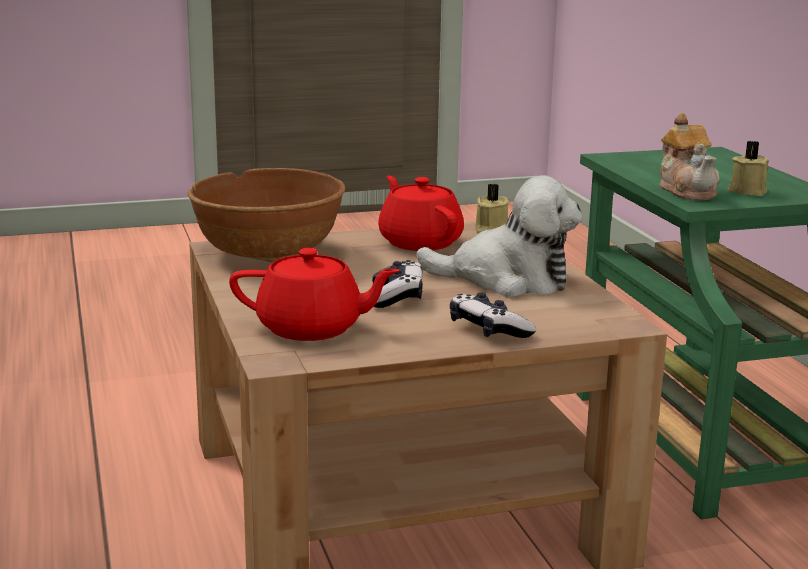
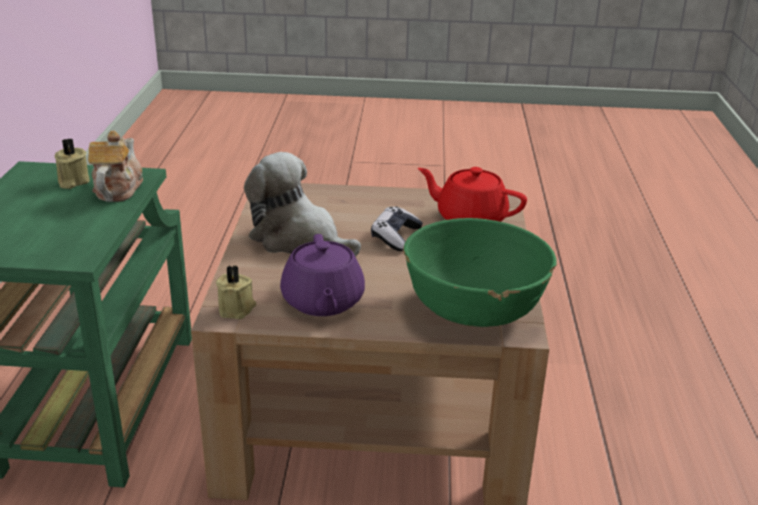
camera: 160 degrees left, 10 degrees up
(268, 254) = (474, 309): brown bowl -> green bowl
(419, 242) = (322, 302): red teapot -> purple teapot
(488, 330) = (359, 199): game controller -> none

» Work order: The entire listing above, minus its pictures, should be copied out exactly.

» Expected answer:
camera: 160 degrees left, 10 degrees up
(268, 254) = (474, 309): brown bowl -> green bowl
(419, 242) = (322, 302): red teapot -> purple teapot
(488, 330) = (359, 199): game controller -> none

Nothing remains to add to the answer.